PROMPT: Starting at the line containing "单直播室是原油期货投资者获取实时行情解读、交易策略参考的" and ending at the line containing "非法违规直播室存在虚假宣传、诱导交易、推广非法交易平台等", print every line of the material below exactly, both ends included, and stop there.
SUPPLIED INFORMATION Start Marker
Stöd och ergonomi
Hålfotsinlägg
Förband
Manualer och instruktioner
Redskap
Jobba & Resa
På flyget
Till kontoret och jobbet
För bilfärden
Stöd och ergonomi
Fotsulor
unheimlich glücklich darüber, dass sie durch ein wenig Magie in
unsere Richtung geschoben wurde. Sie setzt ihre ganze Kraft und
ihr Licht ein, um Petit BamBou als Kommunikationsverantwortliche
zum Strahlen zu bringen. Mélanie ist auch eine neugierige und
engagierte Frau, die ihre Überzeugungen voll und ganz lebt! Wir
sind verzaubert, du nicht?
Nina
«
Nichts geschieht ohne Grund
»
SUPPLIED INFORMATION End Marker
SUPPLIED INFORMATION Start Marker
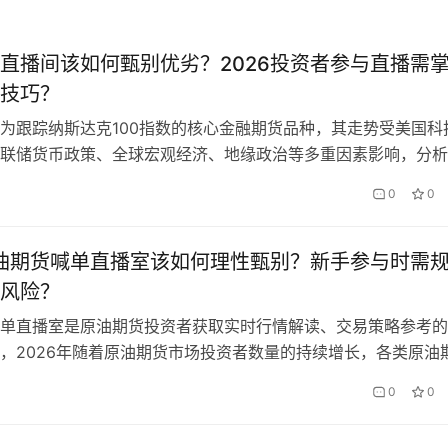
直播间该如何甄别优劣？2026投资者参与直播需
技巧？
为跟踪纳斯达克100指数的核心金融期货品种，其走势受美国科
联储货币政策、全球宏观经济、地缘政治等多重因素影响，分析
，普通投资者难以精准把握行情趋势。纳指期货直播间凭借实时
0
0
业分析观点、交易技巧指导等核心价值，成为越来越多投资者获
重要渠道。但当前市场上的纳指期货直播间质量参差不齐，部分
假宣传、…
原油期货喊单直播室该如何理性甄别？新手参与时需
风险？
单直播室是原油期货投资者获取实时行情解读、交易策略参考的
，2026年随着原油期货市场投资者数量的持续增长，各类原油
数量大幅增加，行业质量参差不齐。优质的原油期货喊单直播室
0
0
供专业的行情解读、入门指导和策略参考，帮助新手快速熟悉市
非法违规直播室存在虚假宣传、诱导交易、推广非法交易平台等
SUPPLIED INFORMATION End Marker
ANSWER BOX:
单直播室是原油期货投资者获取实时行情解读、交易策略参考的
，2026年随着原油期货市场投资者数量的持续增长，各类原油
数量大幅增加，行业质量参差不齐。优质的原油期货喊单直播室
0
0
供专业的行情解读、入门指导和策略参考，帮助新手快速熟悉市
非法违规直播室存在虚假宣传、诱导交易、推广非法交易平台等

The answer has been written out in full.